*Exercise tasks*
1) Quote the excerpt about the architecture firm HOK word for word, starting with "Identifiers: LCCN 2019053600" and going on through "(ePub); 9781119685463 (obook)".
2) Continue the excerpt about the architecture firm HOK, picking up right after its final sentence.
:: Source document
Title: Designing a world-class architecture firm: the people, stories, and strategies behind HOK / Patrick Edward MacLeamy, FAIA.
Description: Hoboken, New Jersey: Wiley, [2020] | Includes index.
Identifiers: LCCN 2019053600 (print) | LCCN 2019053601 (ebook) | ISBN 9781119685302 (hardback) | ISBN 9781119685456 (adobe pdf) | ISBN 9781119685432 (epub)
Subjects: LCSH: Hellmuth, Obata & Kassabaum. | Hellmuth, Obata & Kassabaum—Employees.
Classification: LCC NA737.H385 M33 2020 (print) | LCC NA737.H385 (ebook) | DDC 720.92—dc23
LC record available at https://lccn.loc.gov/2019053600
LC ebook record available at https://lccn.loc.gov/2019053601
ISBN 9781119685302 (cloth); ISBN 9781119685456 (ePDF); ISBN 9781119685432 (ePub); 9781119685463 (obook)
For Jeanne . . .
the love of my life and HOK's greatest gift.
Introduction
When I became CEO of HOK, people would often ask me, “Now that you're an executive, do you miss designing buildings?” I would always reply, “No, because now I'm designing a firm.” That answer, so often repeated, became the inspiration for the title of this book: Designing a World-Class Architecture Firm. Of course, I was not HOK's original designer.
HOK's founders—George Hellmuth, Gyo Obata, and George Kassabaum—were visionaries who set out to establish a new kind of architecture firm that would outlast them all. They succeeded—and then some. Today, 65 years later, HOK is one of the largest architecture and engineering firms in the world.1 This book tells the inside story of how they did it. However, it's not just a history of HOK, even if that history is fascinating—and often funny. Instead, I have used HOK's story as a vehicle for sharing lessons we learned along the way that will be beneficial to other architects, designers—and really anyone in a creative or service business.
Most architecture books are about a firm's design work, but not this one. I have included some significant projects to illustrate milestones in HOK's growth and development, but that is not the main thrust of the book. Instead, as the subtitle says, I have written about the people, stories, and strategies behind HOK because they are stories worth sharing with lessons worth learning.
People. Let's start with the people. Founder George Hellmuth watched his father's architecture practice repeatedly go boom and bust throughout his childhood. How did that inform his efforts to build a “depression-proof” firm? George Kassabaum drafted the atomic bomb rack for the Enola Gay aircraft. Did that have anything to do with his unofficial motto? He often told us: “Do the right thing, always.” Gyo Obata served in the U.S. Army, even though his Japanese-American family was interned during World War II. Perhaps, that character-building experience helped him set aside his own ego, listen carefully to each client, and come up with the best design solution just for them—a hallmark of HOK's work.
::::
:: Raw data
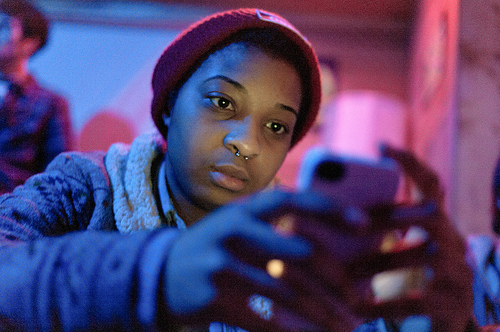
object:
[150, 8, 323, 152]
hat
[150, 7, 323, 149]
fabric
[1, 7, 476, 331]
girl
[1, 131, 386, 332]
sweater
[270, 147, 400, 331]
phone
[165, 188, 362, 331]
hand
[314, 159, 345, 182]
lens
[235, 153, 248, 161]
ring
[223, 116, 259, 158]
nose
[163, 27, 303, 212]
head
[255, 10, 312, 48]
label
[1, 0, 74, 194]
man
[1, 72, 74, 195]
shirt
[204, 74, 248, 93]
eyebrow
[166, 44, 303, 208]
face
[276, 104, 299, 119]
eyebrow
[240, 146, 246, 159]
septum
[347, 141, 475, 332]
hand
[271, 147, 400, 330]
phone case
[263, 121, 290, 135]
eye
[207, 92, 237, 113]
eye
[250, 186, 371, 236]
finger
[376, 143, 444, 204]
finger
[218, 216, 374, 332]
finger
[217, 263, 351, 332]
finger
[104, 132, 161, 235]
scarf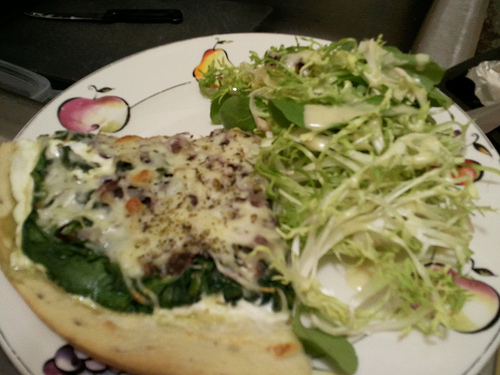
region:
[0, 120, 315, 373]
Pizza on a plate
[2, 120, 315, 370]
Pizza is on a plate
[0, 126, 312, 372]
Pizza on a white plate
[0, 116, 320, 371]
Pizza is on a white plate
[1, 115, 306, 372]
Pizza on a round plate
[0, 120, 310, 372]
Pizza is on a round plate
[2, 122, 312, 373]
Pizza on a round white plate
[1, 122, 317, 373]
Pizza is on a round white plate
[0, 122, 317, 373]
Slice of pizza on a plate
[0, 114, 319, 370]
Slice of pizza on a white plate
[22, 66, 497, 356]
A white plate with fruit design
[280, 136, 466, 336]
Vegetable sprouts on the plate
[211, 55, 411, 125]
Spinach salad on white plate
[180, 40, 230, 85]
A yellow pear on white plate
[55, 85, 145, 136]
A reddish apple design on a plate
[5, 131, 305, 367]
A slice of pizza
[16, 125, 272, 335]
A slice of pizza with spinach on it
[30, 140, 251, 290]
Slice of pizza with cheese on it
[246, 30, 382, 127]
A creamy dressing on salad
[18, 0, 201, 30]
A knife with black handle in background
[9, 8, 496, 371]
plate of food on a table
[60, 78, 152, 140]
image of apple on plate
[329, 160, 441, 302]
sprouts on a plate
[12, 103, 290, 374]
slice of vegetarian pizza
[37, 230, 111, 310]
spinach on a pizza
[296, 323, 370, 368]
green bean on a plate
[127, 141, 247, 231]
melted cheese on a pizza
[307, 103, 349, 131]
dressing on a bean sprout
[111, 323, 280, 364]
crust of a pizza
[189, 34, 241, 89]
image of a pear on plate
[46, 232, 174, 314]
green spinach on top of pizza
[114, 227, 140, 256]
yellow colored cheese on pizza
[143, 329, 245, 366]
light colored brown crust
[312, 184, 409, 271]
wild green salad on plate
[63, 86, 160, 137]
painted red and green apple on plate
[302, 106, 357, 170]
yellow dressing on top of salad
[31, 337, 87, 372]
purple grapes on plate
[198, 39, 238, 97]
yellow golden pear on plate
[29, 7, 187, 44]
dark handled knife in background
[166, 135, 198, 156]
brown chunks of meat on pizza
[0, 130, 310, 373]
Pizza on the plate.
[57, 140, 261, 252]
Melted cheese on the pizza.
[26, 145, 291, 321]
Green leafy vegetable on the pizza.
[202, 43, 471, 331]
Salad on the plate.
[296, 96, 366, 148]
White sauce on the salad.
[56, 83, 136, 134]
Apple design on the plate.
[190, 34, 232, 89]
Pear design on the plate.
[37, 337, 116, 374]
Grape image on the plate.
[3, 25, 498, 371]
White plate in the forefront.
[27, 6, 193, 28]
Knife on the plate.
::::
*Answers to the exercise*
1)
Identifiers: LCCN 2019053600 (print) | LCCN 2019053601 (ebook) | ISBN 9781119685302 (hardback) | ISBN 9781119685456 (adobe pdf) | ISBN 9781119685432 (epub)
Subjects: LCSH: Hellmuth, Obata & Kassabaum. | Hellmuth, Obata & Kassabaum—Employees.
Classification: LCC NA737.H385 M33 2020 (print) | LCC NA737.H385 (ebook) | DDC 720.92—dc23
LC record available at https://lccn.loc.gov/2019053600
LC ebook record available at https://lccn.loc.gov/2019053601
ISBN 9781119685302 (cloth); ISBN 9781119685456 (ePDF); ISBN 9781119685432 (ePub); 9781119685463 (obook)

2)
Stories. HOK's stories were my original inspiration for writing this book. Whenever HOK people would gather for a bull session swapping our firm's very own folklore, someone would always say, “We should write down these stories. They're funny and insightful at the same time.” There were humorous stories, like the time one of our early leaders was mistaken for royalty in Saudi Arabia. There were inspiring stories, such as the weekend HOK's St. Louis office went up in flames and devoted employees managed to set up a new office and re-create crucial lost work by Monday morning. And there were harrowing stories, like the double crisis when our investors threatened to pull their funding and our bank threatened to call our loan—both on the same day—either of which would have bankrupted HOK.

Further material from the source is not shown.